- **SOURCE PASSAGE**:
____

• Mariely Lares

That time I almost died

I was born in 1988, the Year of the Dragon in Chinese astrology.

In China, the Dragon is the absolute zenith of sacreda creature of greatness, power, divinity, guardianship. Lord of the four elements (fire, water, air, earth) and the four directions (east, west, north, south). The most auspicious of the twelve zodiac animals and the only one that is a mythical creature.

I'm an Earth Dragon. All my life, some part of me believed that made me lucky.

However, according to the Chinese, every twelfth year after your birth is bad luck (1988, 2000, 2012, 2024, etc). They even have a name for it.

Ben Ming Nian

The Ben Ming Nian is said to be a whole year of bad luck. I've heard people refer to it as the 12-year curse. Generally, all aspects of your life, including love, health, career, and finance, will not go well. Therefore “Dragons” should be more careful in years of the Dragon.

I'm not Chinese myself. Mexicali, Baja California (where I grew up and my parents currently live), is home to the largest Chinese community in Mexico. The pioneers of Mexicali were primarily Chinese immigrants and have greatly contributed to the city’s cultural identity with their festivals, cuisine, architecture, and customs. At one point, Mexicali was more Chinese than Mexican.

Ask anyone who lives in or grew up in Mexicali what they do on Sundays, regardless of ethnic background, and the answer is likely that they and their families head to a Chinese restaurant. If you're ever in Mexicali, Chinese food is as good as it gets outside of China.


On Saturday, December 31, 2011, I took two pieces of paper, went deep into the dark abyss of my mind, and jotted down what I wanted to let go of from that year.

All the bad shit, basically.

Then, in the other, I wrote: I want to be the best possible version of myself. Eat healthy. Sleep more. Stress less. Love. Travel.

At exactly 12:00 a.m., I went out to my parents' yard and looked up at the night sky. I shut my eyes and said, "On this new year, I let go of..." and burned the paper after I was finished.

I let go.

Next, I took the other paper and again called it into existence.

The next couple of days, my wishful thinking started to fade away. Noticeably. My family noticed. My friends noticed. Something didn't feel right.

That same week, on Sunday, I had a flight bound to Monterrey, Nuevo Leon, Mexico, where I was in university at the time.

____

- **COMPLETE THE FOLLOWING**:
A: According to the essay, which aspects of life are said to go badly during the Ben Ming Nian? List them all.
B: Which city does the essay call home to the largest Chinese community in Mexico?

- **INFORMATION PROVIDED**:

____

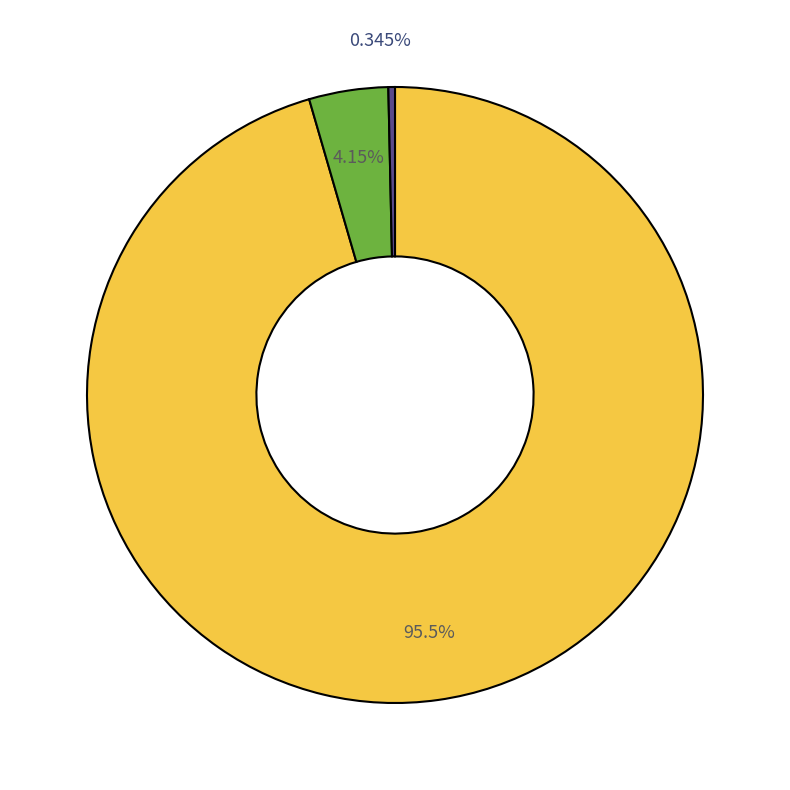

Rank the categories by value from lowest to highest.

Основне місце роботи, Суміщення, Сумісництво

____

- **ACTIVITY ANSWERS**:
A: Love, health, career, and finance.

B: Mexicali, Baja California.